How did I find myself in this situation again? All I wanted to do was have a nice dinner at Burnt Toast with my sister, catch up and talk about life, but there I was, enduring another open mic night. The first time, Megan and I sat through a spoken word session which featured some very public therapy by a man who had recently broken up with his girlfriend. The second time, “Bombay Gin,” Naropa’s poetry publication, was on parade, flying high the flagging talent of students of an unaccredited University.
Megan and I have long since been dining at the restaurant on the Hill. The owner, Buddy, is a great chef, and quite a character. An MBA grad from Yale, he learned how to cook during a decade spent in Parisian kitchens. Along the way, he was married, had a brood of three children, divorced (the wife, not the kids), and was remarried to a woman with a clan of her own. His three children and three step kids have, at some point, all provided their share of the shaky service, with any number of other ruffians from the neighborhood filling in on bus duty. Thanks to his culinary expertise gleaned in France, Buddy routinely throws together a dinner menu of flavorful risotto, buffalo steak, and handmade tagliatelle. It seems, though, that Buddy’s MBA also rears its head, and he finds other means to drum up the money.
The main room at Burnt Toast can fit about 30 diners, but Buddy has figured out that the tables can be rearranged and a microphone can be placed in a corner, allowing local miscreants a forum for reading their grievances or interpretations of “the beauty of the Earth Goddess.” What Buddy does with his dining room is mostly his prerogative, but Megan and I have been witness to two occasions that didn’t exactly go with our Arborio rice. When my dinner is disturbed by the ranting of a local buffoon, I have no choice but to blog about it.

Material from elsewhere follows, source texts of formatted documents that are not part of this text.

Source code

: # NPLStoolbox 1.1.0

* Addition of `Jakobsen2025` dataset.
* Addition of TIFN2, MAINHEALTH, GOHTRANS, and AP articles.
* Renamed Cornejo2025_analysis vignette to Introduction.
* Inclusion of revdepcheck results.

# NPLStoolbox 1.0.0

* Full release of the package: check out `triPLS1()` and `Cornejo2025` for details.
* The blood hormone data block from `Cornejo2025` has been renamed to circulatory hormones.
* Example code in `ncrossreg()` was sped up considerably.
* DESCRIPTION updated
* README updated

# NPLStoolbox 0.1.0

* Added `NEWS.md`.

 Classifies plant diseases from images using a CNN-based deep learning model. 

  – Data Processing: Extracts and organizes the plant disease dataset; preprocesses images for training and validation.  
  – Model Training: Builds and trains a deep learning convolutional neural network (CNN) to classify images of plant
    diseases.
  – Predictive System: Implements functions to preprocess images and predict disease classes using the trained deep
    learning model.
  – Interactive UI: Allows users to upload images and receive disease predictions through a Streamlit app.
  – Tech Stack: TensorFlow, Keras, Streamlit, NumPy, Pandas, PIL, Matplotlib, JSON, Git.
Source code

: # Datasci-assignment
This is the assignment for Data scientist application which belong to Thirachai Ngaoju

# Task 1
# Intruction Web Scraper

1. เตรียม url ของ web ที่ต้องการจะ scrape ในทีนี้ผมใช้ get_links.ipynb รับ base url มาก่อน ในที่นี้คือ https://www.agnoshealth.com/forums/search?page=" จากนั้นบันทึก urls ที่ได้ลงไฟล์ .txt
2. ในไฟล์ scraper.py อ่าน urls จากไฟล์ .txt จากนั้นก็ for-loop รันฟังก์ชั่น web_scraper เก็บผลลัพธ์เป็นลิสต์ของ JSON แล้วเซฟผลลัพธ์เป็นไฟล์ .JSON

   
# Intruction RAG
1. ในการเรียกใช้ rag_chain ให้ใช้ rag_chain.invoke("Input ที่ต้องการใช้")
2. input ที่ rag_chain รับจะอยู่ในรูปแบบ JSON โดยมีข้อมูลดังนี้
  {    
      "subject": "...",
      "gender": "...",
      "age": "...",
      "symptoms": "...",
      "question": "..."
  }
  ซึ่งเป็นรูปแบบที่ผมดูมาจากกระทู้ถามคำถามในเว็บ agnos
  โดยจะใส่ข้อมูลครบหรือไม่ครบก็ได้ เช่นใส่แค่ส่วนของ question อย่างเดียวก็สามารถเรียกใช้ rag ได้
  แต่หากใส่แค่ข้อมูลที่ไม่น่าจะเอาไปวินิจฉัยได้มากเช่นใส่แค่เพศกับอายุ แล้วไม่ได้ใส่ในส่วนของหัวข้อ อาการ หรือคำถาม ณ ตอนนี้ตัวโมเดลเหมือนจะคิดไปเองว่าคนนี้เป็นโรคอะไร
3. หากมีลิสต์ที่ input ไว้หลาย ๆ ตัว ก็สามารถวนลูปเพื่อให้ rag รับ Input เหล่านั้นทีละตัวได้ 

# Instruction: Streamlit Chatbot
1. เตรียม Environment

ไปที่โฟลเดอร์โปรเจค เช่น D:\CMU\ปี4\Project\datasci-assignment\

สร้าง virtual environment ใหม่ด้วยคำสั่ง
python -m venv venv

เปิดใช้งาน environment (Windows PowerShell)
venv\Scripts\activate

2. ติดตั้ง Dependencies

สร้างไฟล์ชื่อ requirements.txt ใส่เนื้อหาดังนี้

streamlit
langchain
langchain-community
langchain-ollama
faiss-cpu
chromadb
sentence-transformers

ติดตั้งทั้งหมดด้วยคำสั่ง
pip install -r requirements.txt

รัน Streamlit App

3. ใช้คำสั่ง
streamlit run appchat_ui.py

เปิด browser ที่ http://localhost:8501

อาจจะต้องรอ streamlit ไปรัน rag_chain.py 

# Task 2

Therapy has a rightful place in the lives of all over privileged anglo-saxon suburbanites. I just tend to think that it should be done under the careful watch of a man named Epstein. Or Schwartz, maybe. But not Buddy, and certainly not at The Toast. Imagine the impropriety when, months ago, Megan and I went for dinner but were interrupted by a spoken word slam. Person after person would approach the soapbox and proclaim their sins and desires to the room. Sadly, though, no renowned orators were present that evening, instead leaving a man, presumably a sophomore at the University of Colorado, to lament his recent romantic failings. I have a hard time swallowing my pasta, no matter how delicious, with the following monologue:
“That bitch had to go. I detest her. I hate her blood. I tasted her blood. But now that she’s gone, I taste the alcohol. It runs to my blood, and brings her back to me, in a memory.”
Check, please.
With the deranged lover boy as our previous backdrop, Megs and I went back for another shot at Buddy’s dinner. Things were looking similarly epicurean with a menu of pear and gorgonzola salad and salmon gnocchi, but, to our horror, in the corner was the dreaded megaphone. How did we get here again? And what stupidity could come from the mouth of an uneducated rambler? The answers, in order, are we walked, and shoddy poetry.
Bombay Gin is a fantastic beverage. Bombay Gin, however, is a publication by Naropa University’s Jack Kerouac School. Don’t let the On The Road reference fool you. The talent pool drawn therein doesn’t come from Columbia, and won’t be publishing any seminal works of American prose any time soon, either. I learned a lesson from my first encounter with these forums, and quickly grabbed a pen and scribbled notes. I looked like any number of the other beatniks breaking up my meal, save that my shitty beard gets shaved a few times a week. Most of the audience keeps theirs a scraggly fur.
The editor introduced nearly half of the packed room as contributing editors, featured artists, or production assistants, each name followed by uproarious applause. I’ll grant that this group was much better supported than the previous session. One table in the back, however, appeared to be much in the same boat as my sister and me. While Megan and I tried to show a perfunctory level of respect for a band of students at an unaccredited educational institution, a group of four men held no such illusion of deference. The first reader spoke in such a soft voice that the dialogue from the other uninvited table supplanted the man with the mic as the dominant noise, making the situation even more uncomfortable. Megs and I alternated between eavesdropping between a man baring his soul and a quartet of gentlemen who appeared to be in the throngs of a midlife crisis.
“I kneel on the ceiling in a broken fetus….”
“She’s moving out, and taking the kids….”
“Grandpa threw the snakes out the window…”
“Mama’s not coming back…”
Finally, the table seemed to settle down just in time for the second reader. Maybe it was the daggers flying from the eyes of many a poet in attendance. Whatever their motivation, the men made room for a woman to proclaim her “obsession with the dream world, and also water,” and to tell us she was “a kick ass poet. Rock on.”
Our waitress, a new girl and not one of the progeny, whispered if we’d like dessert. “No thanks, we were good,” but would happily take the bill.
Next time I go to Burnt Toast after dark, I’m sending a scout.
1 comment:
This is hilarious and well done. Ask me sometime to tell you the story of Chris' ginny antics at a Naropa party some years previous.